Use AI to make messy datasets useful, not perfect

Nov 1, 2024 • 5 min

One RELEX survey showed that 56% of respondents ranked data quality as the biggest challenge in implementing AI in retail and supply chain management.

This is no surprise. Data quality is one of the key pillars of data governance, and most people looking into AI implementations are aware of its importance. “AI is only as good as the data it’s trained on,” as the saying goes. But this maxim isn’t complete or nuanced.

The pervading assumptions about AI and data raise two issues. First, most people see the connection between the two as unidirectional, with data feeding AI. Really, this link should be a two-way street, with each component supporting and refining the other. In other words, you can deploy AI to improve its inputs and outputs.

The second issue is analysis paralysis. Planning leaders must deal with real-world datasets. These datasets are messy and chaotic and sometimes exhibit unexplainable behaviors. This problem can seem insurmountable. The temptation is either to assume nothing can be done and accept sub-optimal processes or to be hamstrung by unrealistic data goals, thinking that data must be perfect to be usable and aiming for quality that can only exist as a theoretical ideal.

AI is only as good as the data it’s trained on, yes. But getting data you can use is more important than getting perfect data. Your data record will never be flawless, but the right AI approaches help you refine, trust, read, and act on that data. A pragmatic approach uses AI to accommodate data gaps, errors, and inconsistencies and achieve high – and operative – data quality standards, maximizing accuracy and delivering timely, real-world benefits.

Data quality can be considered from two angles. One angle is concerned with technical correctness, handling problems like data entry errors or missing history. The second focuses on business value, making sure that data and processes are aligned and generating outcomes that make sense.

If data quality is the foundation of successful AI-powered supply chains, these tools ensure that foundation is solid.

Data cleansing

Data cleansing lies in the “technical correctness” category.

Supply chain data can be riddled with mistakes. Minute errors like typos or incorrect values, duplicate records, and missing data points can send negative ripple effects throughout the system.

Data cleansing techniques can spot and correct those errors, remove duplicates, and fill in those gaps using statistical methods or domain knowledge. They also standardize data formats to make it easy to compile, share, and analyze data across the organization.

Advanced machine learning can compensate for anomalies and alert planners to data inconsistencies that would otherwise go unnoticed. For instance, advanced systems can detect missing promotional data and highlight exceptions by detecting unexplained sales uplifts that have the characteristic profile of a campaign. This is particularly important during the pre-processing phase of an implementation. Users can then ensure the correct master data is in place and therefore further boost the accuracy of forecasts.

**DATASET EXCERPT**
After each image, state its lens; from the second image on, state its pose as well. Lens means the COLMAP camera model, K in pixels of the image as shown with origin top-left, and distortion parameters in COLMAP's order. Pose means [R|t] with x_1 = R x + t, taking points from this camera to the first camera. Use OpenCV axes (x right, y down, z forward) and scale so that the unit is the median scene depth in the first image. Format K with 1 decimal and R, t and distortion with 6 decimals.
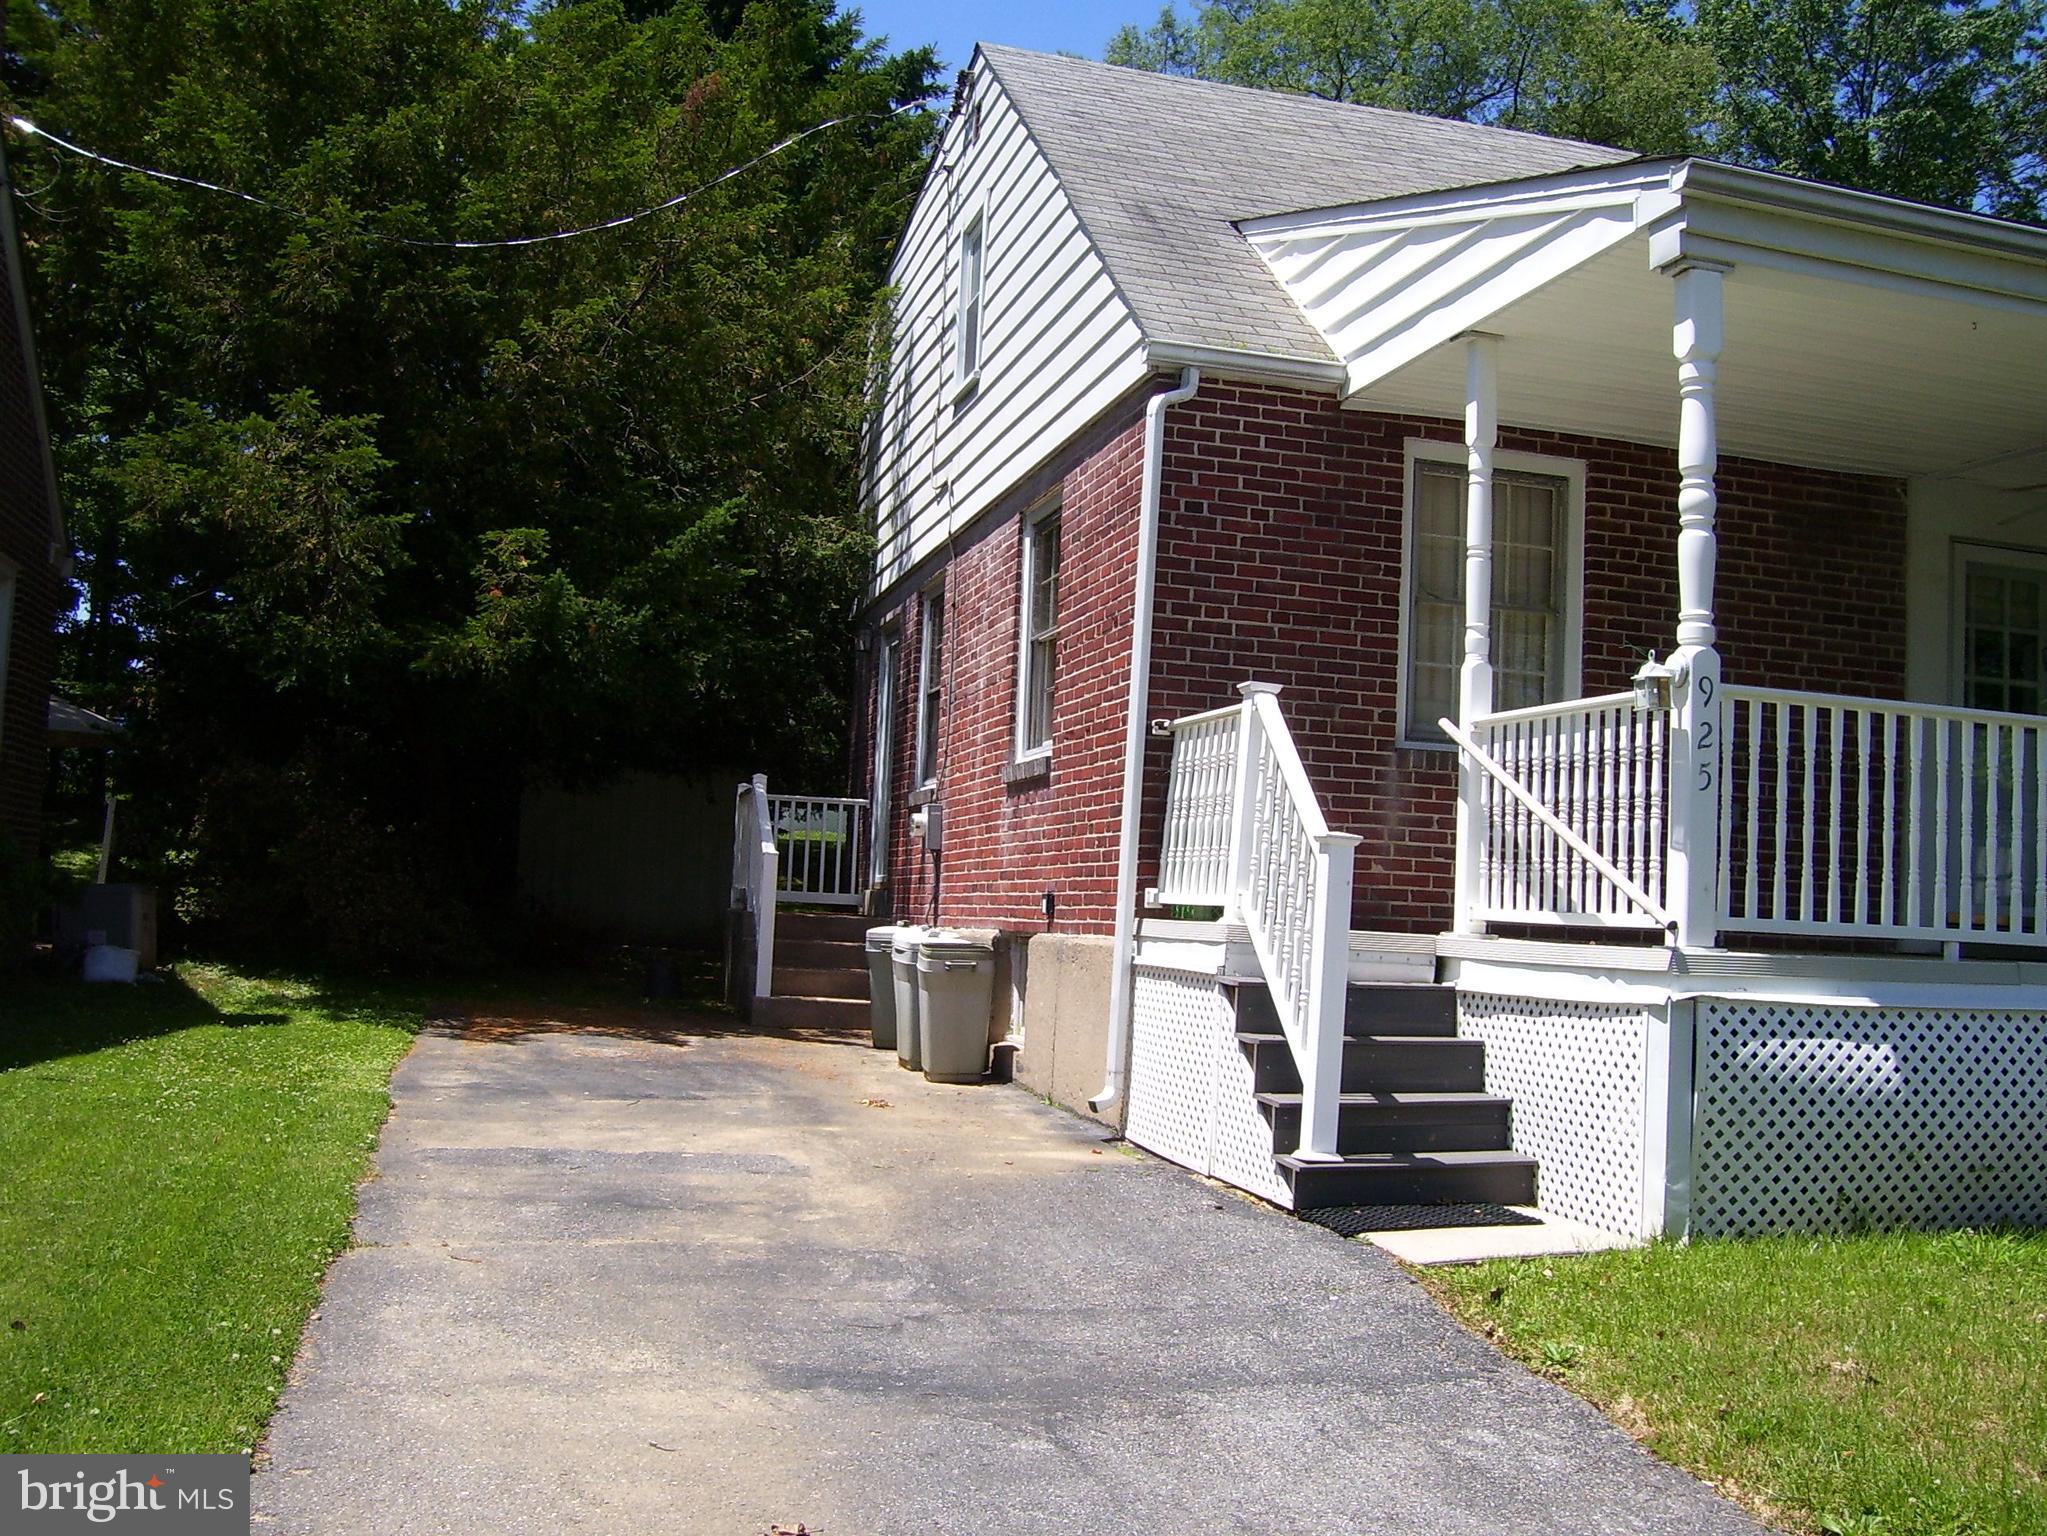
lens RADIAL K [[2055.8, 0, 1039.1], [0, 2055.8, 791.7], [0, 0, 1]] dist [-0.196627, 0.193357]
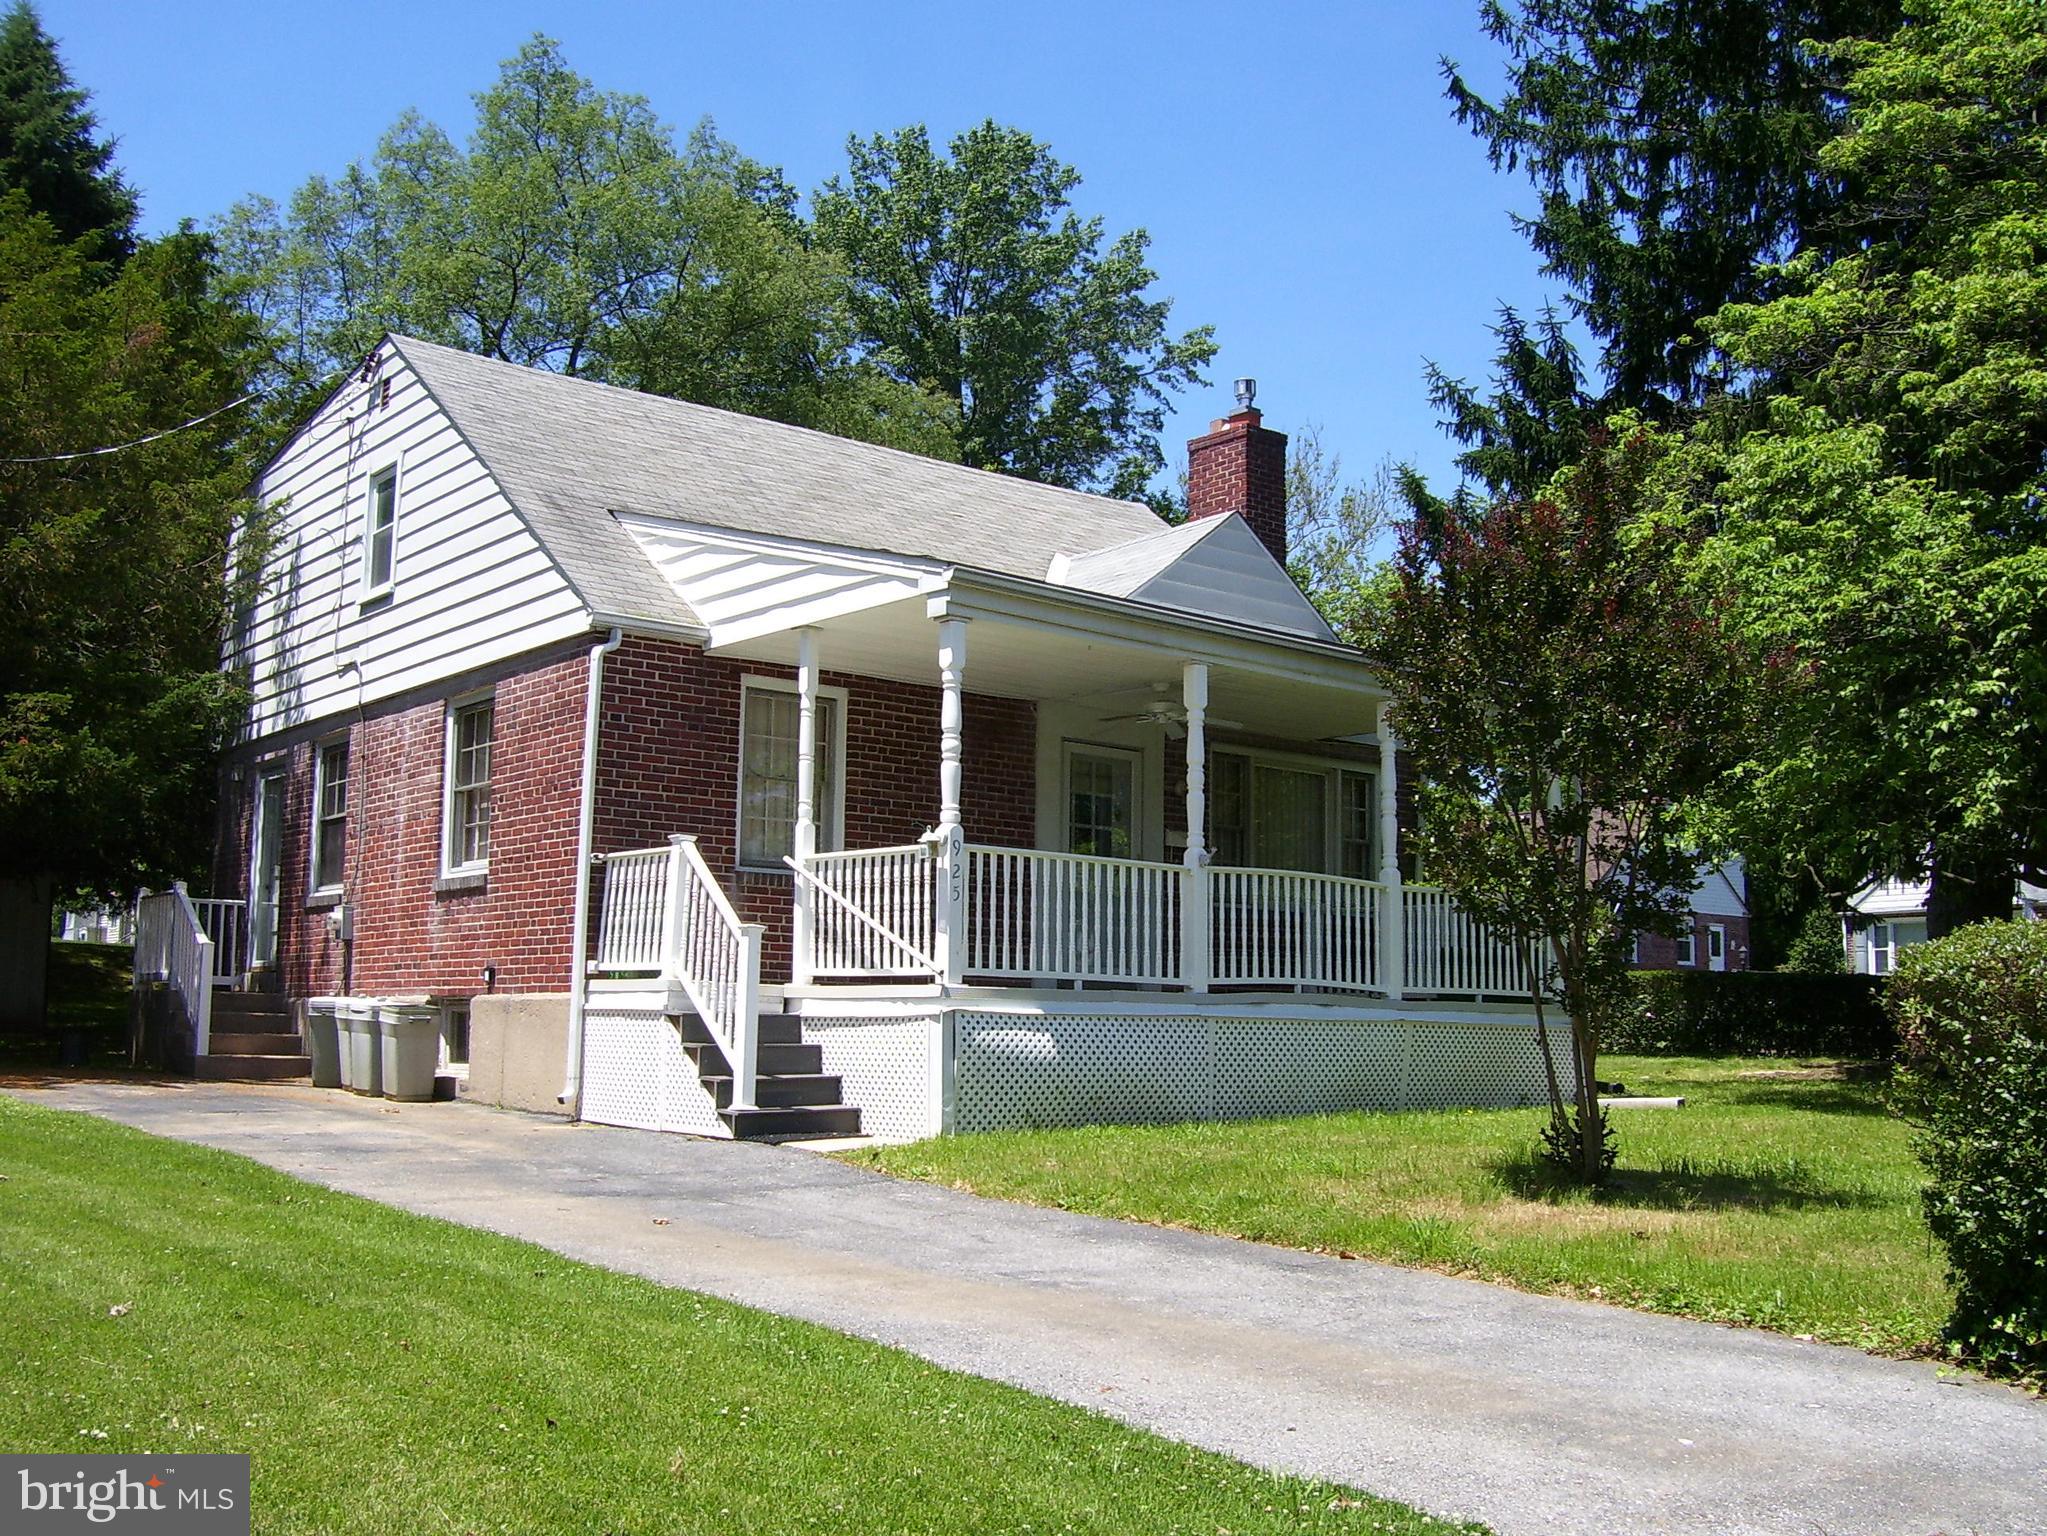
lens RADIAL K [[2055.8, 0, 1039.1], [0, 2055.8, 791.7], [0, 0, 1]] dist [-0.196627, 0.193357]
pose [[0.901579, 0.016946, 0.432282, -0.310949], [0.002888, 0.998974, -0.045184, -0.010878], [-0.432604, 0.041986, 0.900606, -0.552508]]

**TASKS AND EXERCISES**
A. In the article on messy datasets, which actions does the paragraph beginning "Data cleansing techniques can spot" say data cleansing techniques perform?
B. Can you repeat the article on messy datasets word for word, starting at the words "Nov 1, 2024" and ending after "supply chain management."?

**ANSWERS FOR THIS EXERCISE**
A.
- Spot and correct errors
- Remove duplicates
- Fill in gaps using statistical methods or domain knowledge
- Standardize data formats

B.
Nov 1, 2024 • 5 min

One RELEX survey showed that 56% of respondents ranked data quality as the biggest challenge in implementing AI in retail and supply chain management.